Data to process:
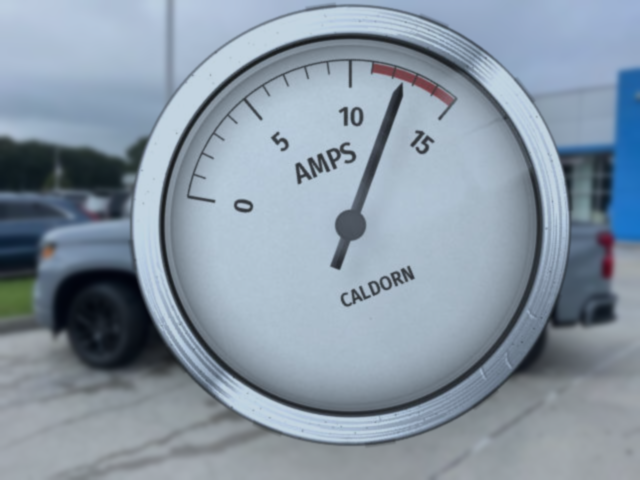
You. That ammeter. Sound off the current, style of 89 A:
12.5 A
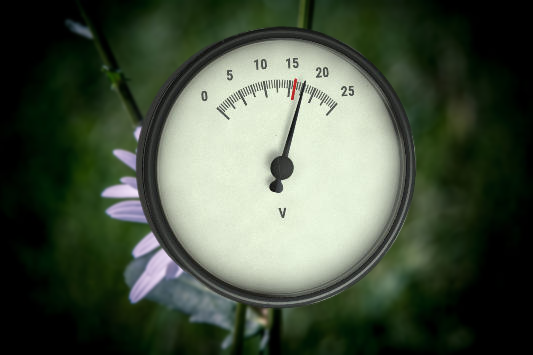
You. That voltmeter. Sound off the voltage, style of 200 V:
17.5 V
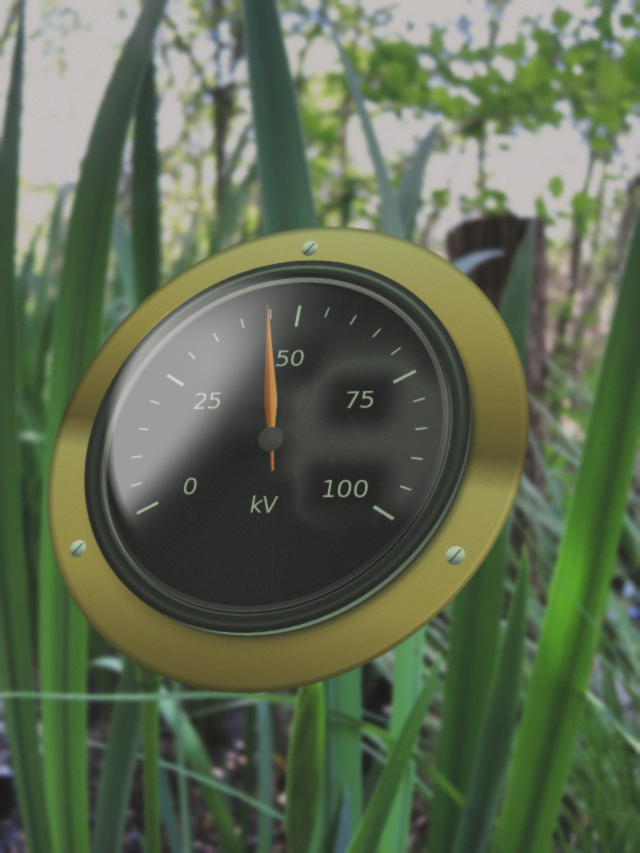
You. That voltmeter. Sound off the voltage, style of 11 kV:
45 kV
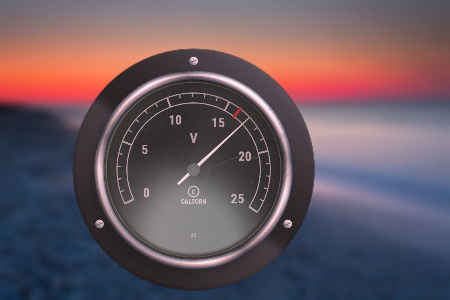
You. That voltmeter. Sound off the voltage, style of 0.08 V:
17 V
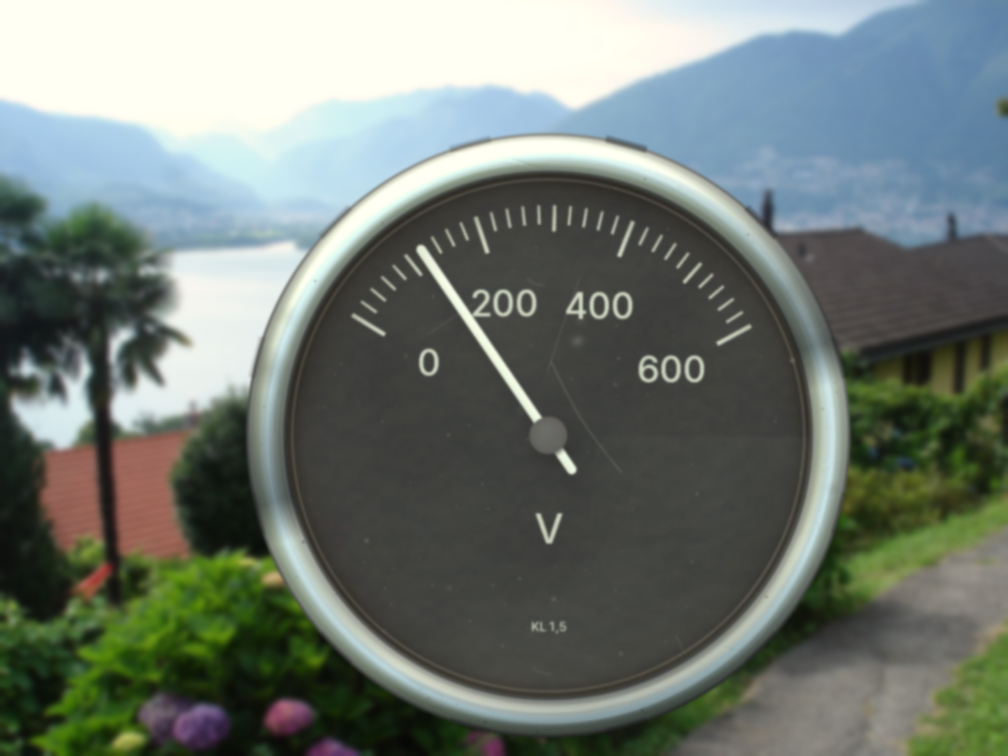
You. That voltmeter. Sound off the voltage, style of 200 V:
120 V
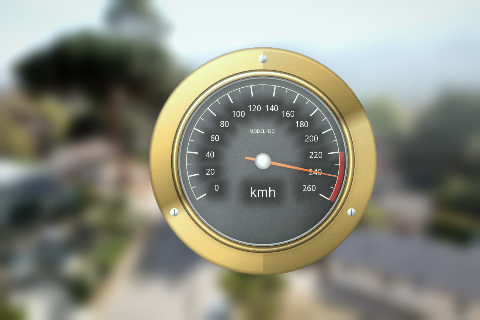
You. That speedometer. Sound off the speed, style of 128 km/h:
240 km/h
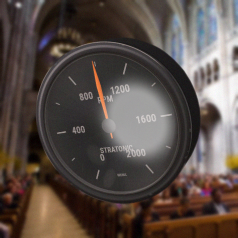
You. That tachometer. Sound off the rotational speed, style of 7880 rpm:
1000 rpm
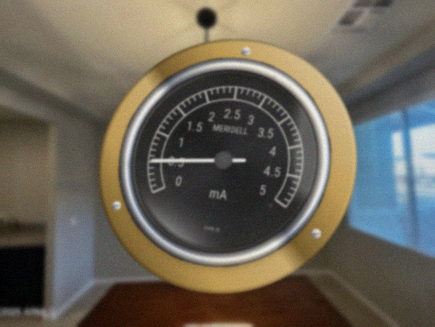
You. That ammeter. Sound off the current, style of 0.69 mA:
0.5 mA
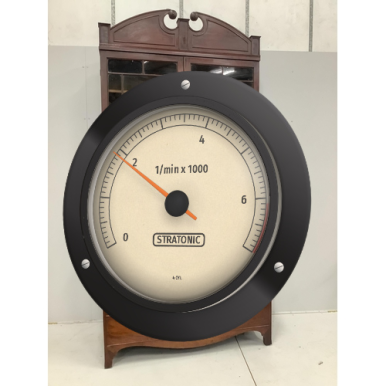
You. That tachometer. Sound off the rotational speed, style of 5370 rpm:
1900 rpm
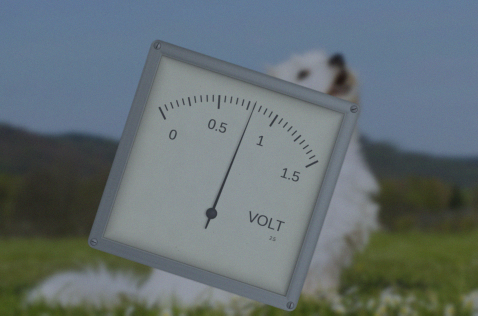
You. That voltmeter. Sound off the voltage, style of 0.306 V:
0.8 V
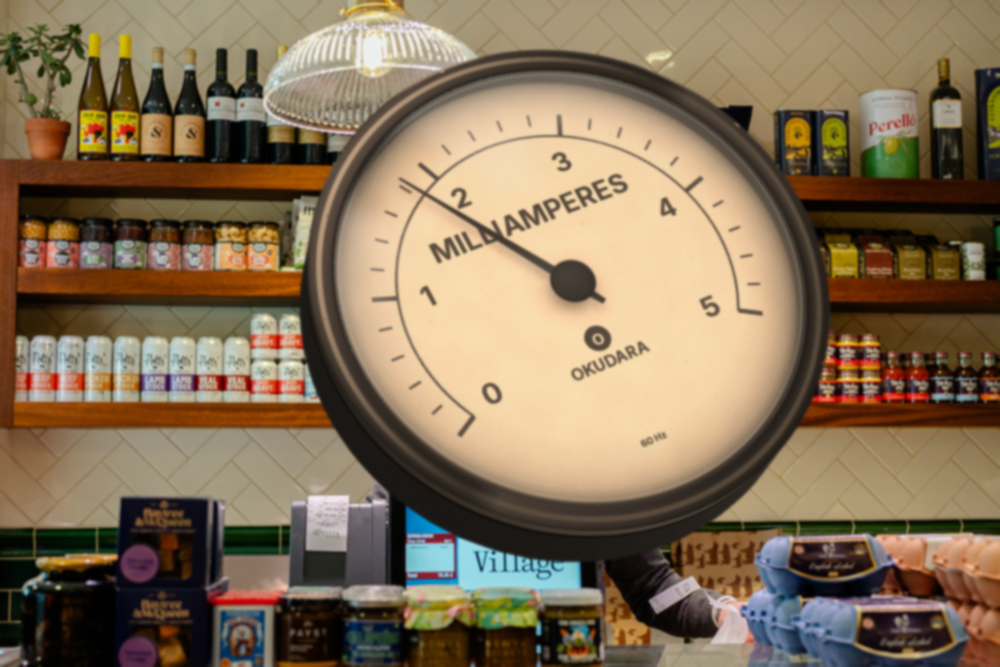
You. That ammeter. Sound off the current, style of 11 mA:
1.8 mA
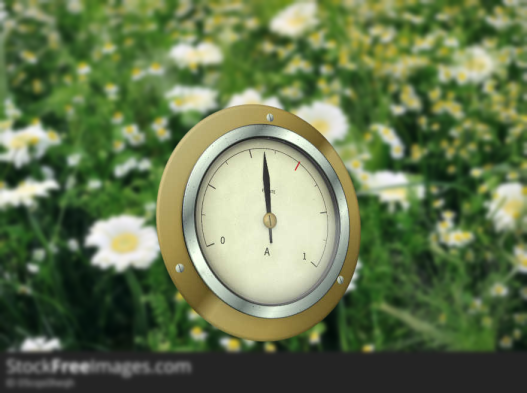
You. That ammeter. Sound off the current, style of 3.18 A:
0.45 A
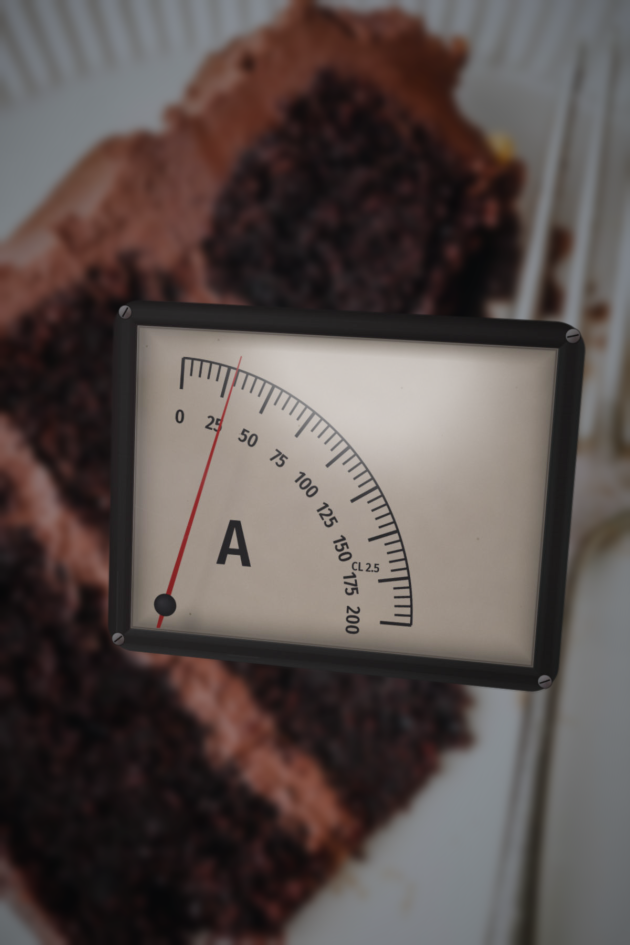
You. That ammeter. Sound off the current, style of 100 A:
30 A
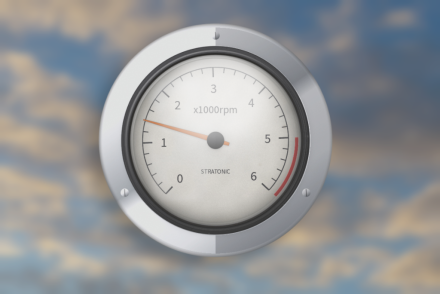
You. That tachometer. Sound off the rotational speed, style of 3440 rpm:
1400 rpm
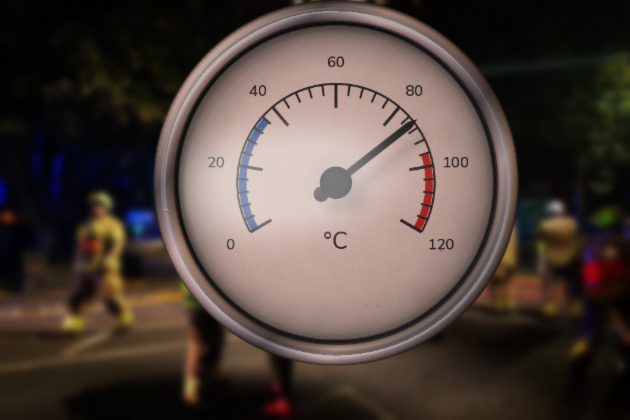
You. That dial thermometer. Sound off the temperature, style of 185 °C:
86 °C
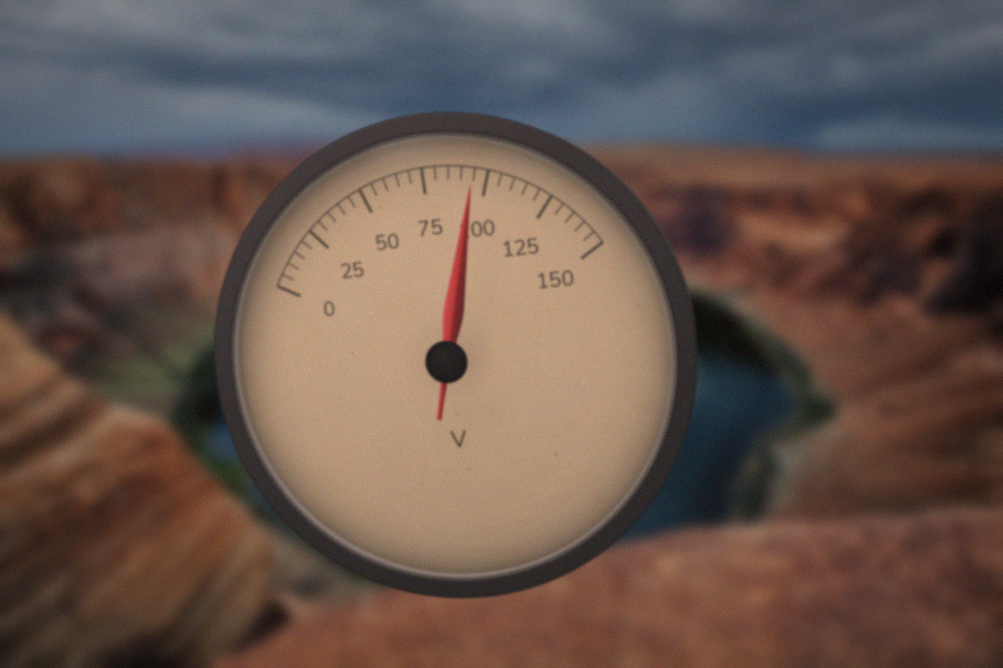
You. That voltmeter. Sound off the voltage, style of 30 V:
95 V
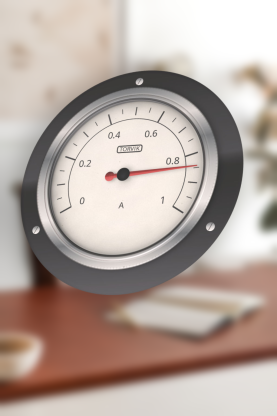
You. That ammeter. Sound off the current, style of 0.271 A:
0.85 A
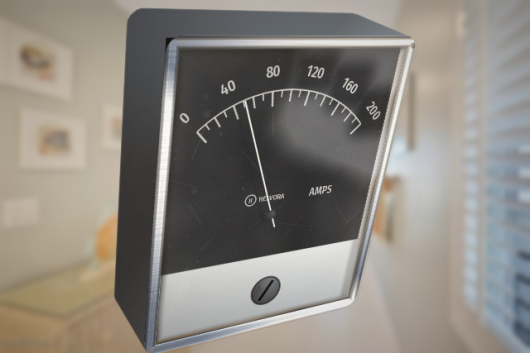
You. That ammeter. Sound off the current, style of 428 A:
50 A
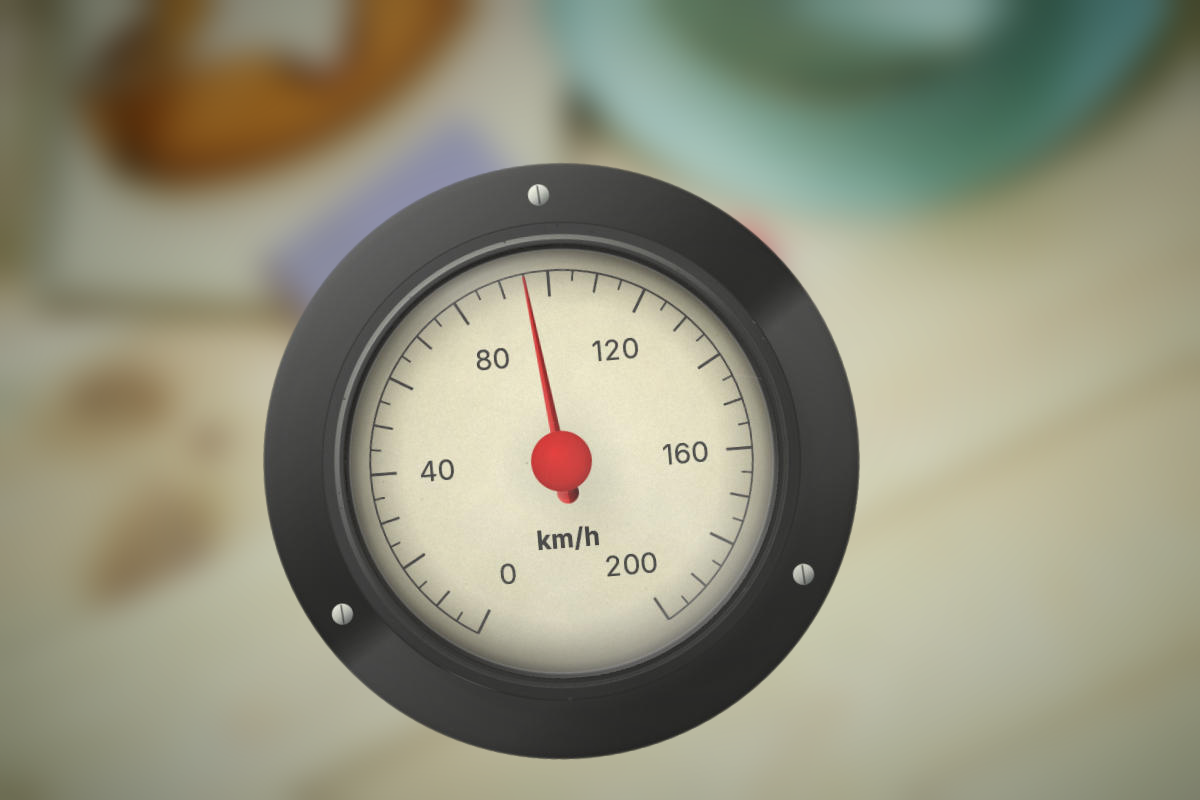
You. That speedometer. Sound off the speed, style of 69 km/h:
95 km/h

To do:
Please write out the records above again, changing "Sound off" to "Report" each time it occurs and keeping everything else the same. Leave the pictures out.

Answer to the problem:
You. That ammeter. Report the current, style of 89 A:
12.5 A
You. That voltmeter. Report the voltage, style of 200 V:
17.5 V
You. That voltmeter. Report the voltage, style of 11 kV:
45 kV
You. That voltmeter. Report the voltage, style of 0.08 V:
17 V
You. That voltmeter. Report the voltage, style of 200 V:
120 V
You. That speedometer. Report the speed, style of 128 km/h:
240 km/h
You. That tachometer. Report the rotational speed, style of 7880 rpm:
1000 rpm
You. That ammeter. Report the current, style of 0.69 mA:
0.5 mA
You. That tachometer. Report the rotational speed, style of 5370 rpm:
1900 rpm
You. That voltmeter. Report the voltage, style of 0.306 V:
0.8 V
You. That ammeter. Report the current, style of 11 mA:
1.8 mA
You. That ammeter. Report the current, style of 3.18 A:
0.45 A
You. That ammeter. Report the current, style of 100 A:
30 A
You. That tachometer. Report the rotational speed, style of 3440 rpm:
1400 rpm
You. That dial thermometer. Report the temperature, style of 185 °C:
86 °C
You. That voltmeter. Report the voltage, style of 30 V:
95 V
You. That ammeter. Report the current, style of 0.271 A:
0.85 A
You. That ammeter. Report the current, style of 428 A:
50 A
You. That speedometer. Report the speed, style of 69 km/h:
95 km/h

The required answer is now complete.